Actually, what I like about this congregation is that we have not been afraid to ask that question. We went through a Strategic Initiatives process, and we came up with this to guide—well if not our next 75 years, at least the next ten. We said that what really matters to us is that we are “recognized as a vital hub for our city where a welcoming community of diverse believers and doubters.”
Notice that this is still largely about what the founders wanted 75 years ago: community. We say we want to welcome others. But the community has expanded to embrace not just Lawrence Park but the whole city. Why? Because we have values. We will be: ·
Welcoming ·
Intergenerational ·
Caring (thus Outreach and Social Justice) ·
Community (thus Inclusiveness) ·
Growth ·
Joy ·
Spirituality ·
Thought provoking ·
Diversity ·
Gratitude ·
Moral Compass (which includes Inspiration)
These values embody our animating passion. Two weeks ago, council members went through these values, each of us identifying the one or two values that really animated us, the most. Interestingly, by the time they finished secretly picking and then sharing their key value, we covered all of them.
Sure, I know our list of values is a bit hackneyed. Few churches—few Rotary Clubs for that matter--could argue with our list. But that is not because they are boring, but because they are widely recognized as being the sort of values the human race has to adopt if we’re going to survive.
So, we keep working on perfecting our morning worship, on letting others know how good it is. And we have begun SoulTable to welcome more and diverse newcomers. We have also agreed, with an amazing 98% vote of confidence, two years ago, to borrow or use endowment funds of up to 900,000 dollars over ten years to give our programs everything they needed, financially, to succeed.
Well, thankfully, because of your generosity and parking lot and rental revenue, we won’t in the end, need to borrow or dip into our endowment at anything like that scale. Still, the willingness to risk so much rather than make peace with a long slow decline suggests to me that the vision and values we approved are not really hackneyed to us.

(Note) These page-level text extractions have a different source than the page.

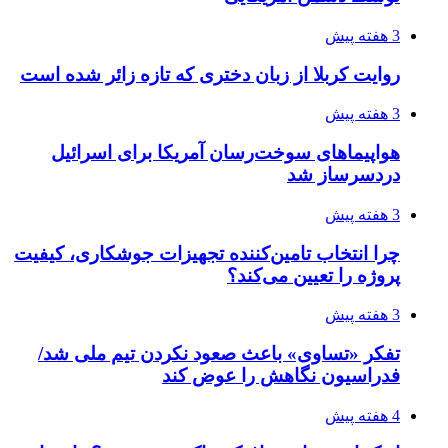
انتخاب بهترین فروشنده
4 هفته پیش
ساقط شدن ۴۸۳۰ پهپاد اوکراینی با آتش پدافند
روسیه
4 هفته پیش
افزایش ۳ تا ۴ درجه‌ای دما در ایلام تا اواخر هفته
4 هفته پیش
رکوردزنی عمل پیوند عضو در قلب پایتخت
4 هفته پیش
مدیرعامل برق تهران: کاهش ۱۰ درصدی مصرف
برق، ضامن پایداری شبکه است
4 هفته پیش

You risk much because the passion for a wonderful city supported by a good church is where our hearts are really at. We have hope, like Joe Sealy had hope, for a river of hope, a river of dreams, where we can fly so high, where our spirits can soar.

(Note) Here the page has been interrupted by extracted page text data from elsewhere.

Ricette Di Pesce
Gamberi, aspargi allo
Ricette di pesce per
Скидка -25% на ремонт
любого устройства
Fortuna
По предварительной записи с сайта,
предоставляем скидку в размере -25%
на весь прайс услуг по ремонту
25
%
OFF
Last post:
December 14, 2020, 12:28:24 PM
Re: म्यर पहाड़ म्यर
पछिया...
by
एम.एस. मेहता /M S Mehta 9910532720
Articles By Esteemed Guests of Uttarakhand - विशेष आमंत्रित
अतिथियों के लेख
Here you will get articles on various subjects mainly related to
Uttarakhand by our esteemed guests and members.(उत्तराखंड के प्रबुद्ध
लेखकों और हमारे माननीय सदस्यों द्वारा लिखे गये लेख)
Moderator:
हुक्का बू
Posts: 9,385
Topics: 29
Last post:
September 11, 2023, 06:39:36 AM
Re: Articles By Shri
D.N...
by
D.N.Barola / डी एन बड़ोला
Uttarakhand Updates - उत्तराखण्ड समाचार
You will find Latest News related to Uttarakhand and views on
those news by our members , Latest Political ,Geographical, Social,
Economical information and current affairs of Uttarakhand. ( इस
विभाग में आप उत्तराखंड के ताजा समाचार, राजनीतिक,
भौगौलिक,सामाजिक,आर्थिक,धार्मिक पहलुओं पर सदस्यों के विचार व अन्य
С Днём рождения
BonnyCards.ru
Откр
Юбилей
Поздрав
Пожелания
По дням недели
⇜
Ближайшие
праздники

So, back to Jerusalem’s river. The author of Psalm 46 says, “There is a river whose streams make glad the city of God.” What could he or she have meant, since there is no river in the city of Jerusalem? Well, the writer of Psalm 36:7b-9 offers a clue. Listen: Both high and low among men Find refuge in the shadow of [God’s] wings. They feast on the abundance of your house; You give them drink from your river of delights. For with you is the fountain of life;
Jerusalem’s river, and ours, is the river of God’s delights. What are those delights, whether or not you are highborn or poor? The prophet Amos explains. “Let justice roll on like a river, and righteousness like a never-ending stream.”

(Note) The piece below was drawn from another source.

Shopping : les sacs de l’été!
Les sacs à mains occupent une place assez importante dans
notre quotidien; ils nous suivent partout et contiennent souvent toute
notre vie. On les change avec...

And in the last chapter of the Bible, the apostle John describes a new Jerusalem that—surprise—also now has a river, clear as crystal, flowing down from the throne of God down the middle of the great city. And on the banks of that magical river in Jerusalem, there are trees growing whose leaves, says John, are for the healing of the nations. No wonder, as the anthem “River in Judea,” has it, “when I’m weary and down hearted, how I long for the song it sings.”
God’s river of delights, God’s river that makes the city glad is a river of justice and righteousness, a river that offers healing for the world, starting with Toronto. And it’s a river we here at Lawrence Park Community Church will be sailing for many years to come, I hope.